### WORK INSTRUCTIONS
Restate, word for word, the run of lines that starts at the line containing "Минимальное количество" and ends with the final line of the listing. Leave pictures out.

### SUPPLIED DATA

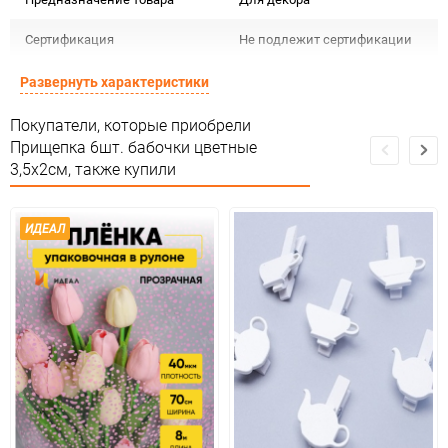
Сертификация
Не подлежит сертификации
Особые условия
Особых условий не требует
Развернуть характеристики
Минимальное количество
1
Покупатели, которые приобрели
Прищепка 6шт. бабочки цветные
Количество в коробке
1
3,5х2см, также купили
Единица измерения
упак
ИДЕАЛ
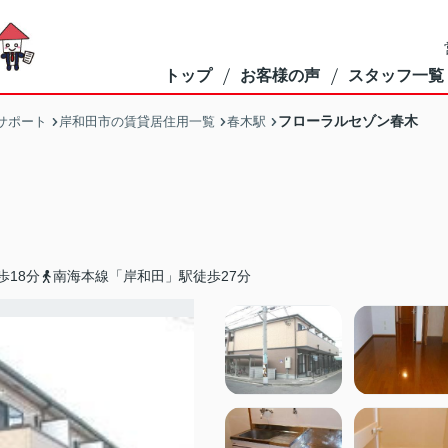
トップ
お客様の声
スタッフ一覧
フローラルセゾン春木
サポート
岸和田市の賃貸居住用一覧
春木駅
歩18分
南海本線「岸和田」駅徒歩27分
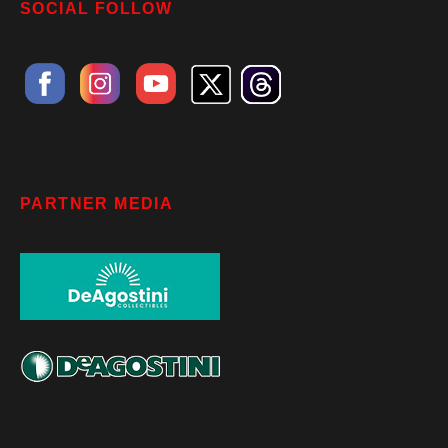
SOCIAL FOLLOW
PARTNER MEDIA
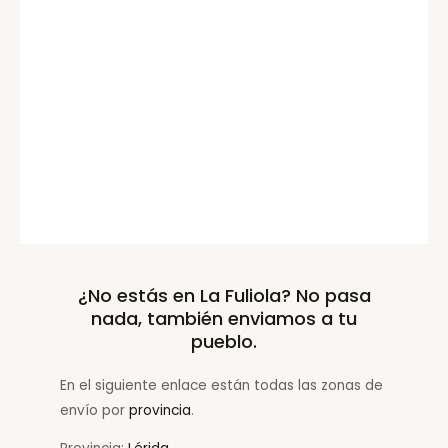
¿No estás en La Fuliola? No pasa
nada, también enviamos a tu
pueblo.
En el siguiente enlace están todas las zonas de
envío por
provincia
.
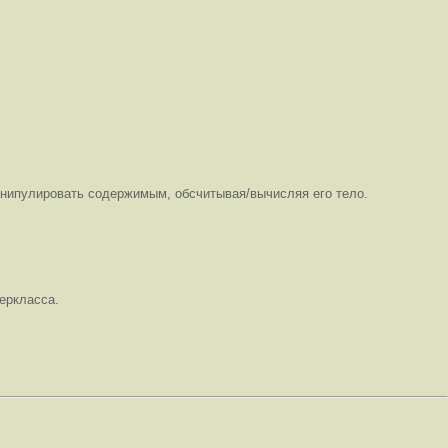
анипулировать содержимым, обсчитывая/вычисляя его тело.
еркласса.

### ANSWER FOR THE TASK
Минимальное количество
1
Покупатели, которые приобрели
Прищепка 6шт. бабочки цветные
Количество в коробке
1
3,5х2см, также купили
Единица измерения
упак
ИДЕАЛ
トップ
お客様の声
スタッフ一覧
フローラルセゾン春木
サポート
岸和田市の賃貸居住用一覧
春木駅
歩18分
南海本線「岸和田」駅徒歩27分
SOCIAL FOLLOW
PARTNER MEDIA
¿No estás en La Fuliola? No pasa
nada, también enviamos a tu
pueblo.
En el siguiente enlace están todas las zonas de
envío por
provincia
.
анипулировать содержимым, обсчитывая/вычисляя его тело.
еркласса.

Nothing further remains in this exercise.